Today I’m thinking wordplay.
Charles Taylor in his book The Secular Age talks about Descartes.
I’ve always had a soft spot for Descartes. I was introduced to him in a college logic class and continue to dip into his works from time to time.
Taylor points out the way Descartes uses the word, “generosity,” to mean something much different than the modern sense of this word.
“This word meant something different in the seventeenth century. It designates the lively sense one has of one’s rank, and of the honour which attaches to it, which motivates one to live up to the demands of one’s station… heroes [in stage plays of Descartes time] are always declaring their ‘générositié’ as the reason for the striking, courageous and often gruesome acts they are about to commit.”
I was intrigued and checked it out in the Oxford Dictionary of English. Sure enough, there tons of quotes to illustrate this obsolete mean of the word.
Under the definition “Aristocratic birth or lineage; nobility” was this lovely quote:
“1572 J. Bossewell Wks. Armorie f. 13v, Sentences concerning generositie, collected out of sundrye Aucthors, and firste certayne verses, made by G. Chaucer, teaching what is gentleness, or who is worthy to bee called gentle.”
Another definition moves a bit toward our modern understanding of “generosity.”
“Character or conduct characteristic of or befitting a person of noble birth, esp. nobility of spirit. Now in weakened sense: willingness to lay aside resentment or forgive injuries; magnanimity; fair-mindedness. Formerly also: spec. †courage (obs.).”
You can hear this in the phrase, “generosity of spirit,” which sort of combines the obsolete meaning with the modern. I usually read through the sentences provided to illustrate the meaning of words in the OED. Here’s a great one for generosity.

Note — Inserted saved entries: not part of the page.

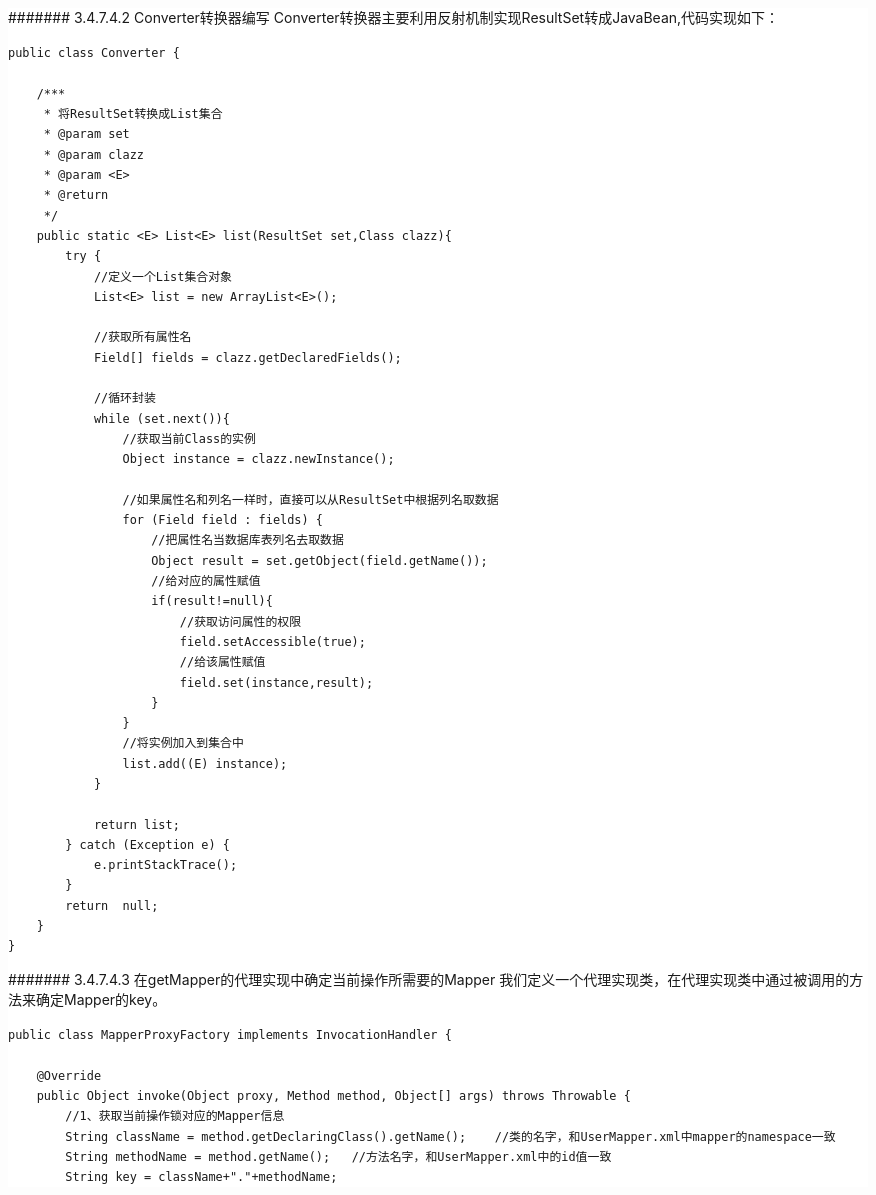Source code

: ####### 3.4.7.4.2 Converter转换器编写
Converter转换器主要利用反射机制实现ResultSet转成JavaBean,代码实现如下：

	public class Converter {
	
	    /***
	     * 将ResultSet转换成List集合
	     * @param set
	     * @param clazz
	     * @param <E>
	     * @return
	     */
	    public static <E> List<E> list(ResultSet set,Class clazz){
	        try {
	            //定义一个List集合对象
	            List<E> list = new ArrayList<E>();
	
	            //获取所有属性名
	            Field[] fields = clazz.getDeclaredFields();
	
	            //循环封装
	            while (set.next()){
	                //获取当前Class的实例
	                Object instance = clazz.newInstance();
	
	                //如果属性名和列名一样时，直接可以从ResultSet中根据列名取数据
	                for (Field field : fields) {
	                    //把属性名当数据库表列名去取数据
	                    Object result = set.getObject(field.getName());
	                    //给对应的属性赋值
	                    if(result!=null){
	                        //获取访问属性的权限
	                        field.setAccessible(true);
	                        //给该属性赋值
	                        field.set(instance,result);
	                    }
	                }
	                //将实例加入到集合中
	                list.add((E) instance);
	            }
	
	            return list;
	        } catch (Exception e) {
	            e.printStackTrace();
	        }
	        return  null;
	    }
	}

####### 3.4.7.4.3 在getMapper的代理实现中确定当前操作所需要的Mapper
我们定义一个代理实现类，在代理实现类中通过被调用的方法来确定Mapper的key。

	public class MapperProxyFactory implements InvocationHandler {
	
	    @Override
	    public Object invoke(Object proxy, Method method, Object[] args) throws Throwable {
	        //1、获取当前操作锁对应的Mapper信息
	        String className = method.getDeclaringClass().getName();    //类的名字，和UserMapper.xml中mapper的namespace一致
	        String methodName = method.getName();   //方法名字，和UserMapper.xml中的id值一致
	        String key = className+"."+methodName;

“2001 Cape Times 25 May ii. 12/3 South Africans lack a generosity of spirit and would much rather actively resent the success of others than be happy that success means one less lumpen pissing on the pavement.”

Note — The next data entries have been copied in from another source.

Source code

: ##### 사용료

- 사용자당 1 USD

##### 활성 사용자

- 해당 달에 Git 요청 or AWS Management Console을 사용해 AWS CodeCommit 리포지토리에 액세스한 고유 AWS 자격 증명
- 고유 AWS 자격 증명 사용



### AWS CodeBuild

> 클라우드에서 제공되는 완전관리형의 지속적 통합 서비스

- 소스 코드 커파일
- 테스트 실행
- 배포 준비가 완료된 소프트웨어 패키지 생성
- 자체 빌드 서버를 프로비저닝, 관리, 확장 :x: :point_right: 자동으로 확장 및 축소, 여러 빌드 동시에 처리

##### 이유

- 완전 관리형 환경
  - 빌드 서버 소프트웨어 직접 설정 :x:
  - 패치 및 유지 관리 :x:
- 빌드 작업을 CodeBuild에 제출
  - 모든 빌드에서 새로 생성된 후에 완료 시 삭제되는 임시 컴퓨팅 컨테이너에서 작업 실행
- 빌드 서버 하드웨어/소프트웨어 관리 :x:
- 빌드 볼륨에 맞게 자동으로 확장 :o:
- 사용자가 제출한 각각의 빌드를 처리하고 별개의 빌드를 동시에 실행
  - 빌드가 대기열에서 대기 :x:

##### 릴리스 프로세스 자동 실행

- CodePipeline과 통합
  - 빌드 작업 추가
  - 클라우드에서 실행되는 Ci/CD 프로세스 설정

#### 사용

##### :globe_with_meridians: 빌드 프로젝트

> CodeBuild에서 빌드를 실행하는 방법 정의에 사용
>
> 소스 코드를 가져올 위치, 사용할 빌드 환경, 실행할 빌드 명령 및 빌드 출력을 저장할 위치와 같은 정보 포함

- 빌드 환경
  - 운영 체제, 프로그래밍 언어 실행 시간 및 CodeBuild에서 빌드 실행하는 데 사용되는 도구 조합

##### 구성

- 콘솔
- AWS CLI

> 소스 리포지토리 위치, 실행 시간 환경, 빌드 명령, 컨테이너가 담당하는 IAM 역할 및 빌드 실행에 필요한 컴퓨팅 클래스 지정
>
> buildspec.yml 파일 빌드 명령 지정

Yesterday I found myself thinking of the phrase, “duty and delight.”
Some used it at staff. I know it as the title of Erik Routley’s Festschrift.
I was wondering where the phrase comes from. I found myself using it talking to my student, Rudy, yesterday. We worked on two measures for about forty minutes. It was quite intense. He understood that passage but was having difficulty executing it. When we moved from that piece to a Scriabin prelude, I refrained from doing much constructive criticism and made him play it three times all the way through. For the third time, I removed all the stuff on his baby grand and opened the lid. I reminded him how much better it sounds now that he had a piano technician work on it.
The last time through I could tell that he was letting himself enjoy it more. That’s when I mentioned “duty and delight.”
Besides Routley’s own hymn quoted in the subtitle of the Festschrift (“In praise of God meet duty and delight”), the editors give two more references for the phrase: an Isaac Watts version of Psalm 147 and the United Reformed Church (of Scotland I guess) Book of Worship second eucharistic prayer.
I have penciled in the margin of my copy of this book that the two words are used in conjunction St. Augustine’s City of God as found in translation and excerpted in Robert Wright’s Readings for the Daily Office from the Early Church, p. 425
“[God] will be the goal of all our longings; and we shall see him for ever; we shall love him without surfeit; we shall praise him without wearying. This will be the duty, the delight, the activity of all, shared by all who share the life of eternity.”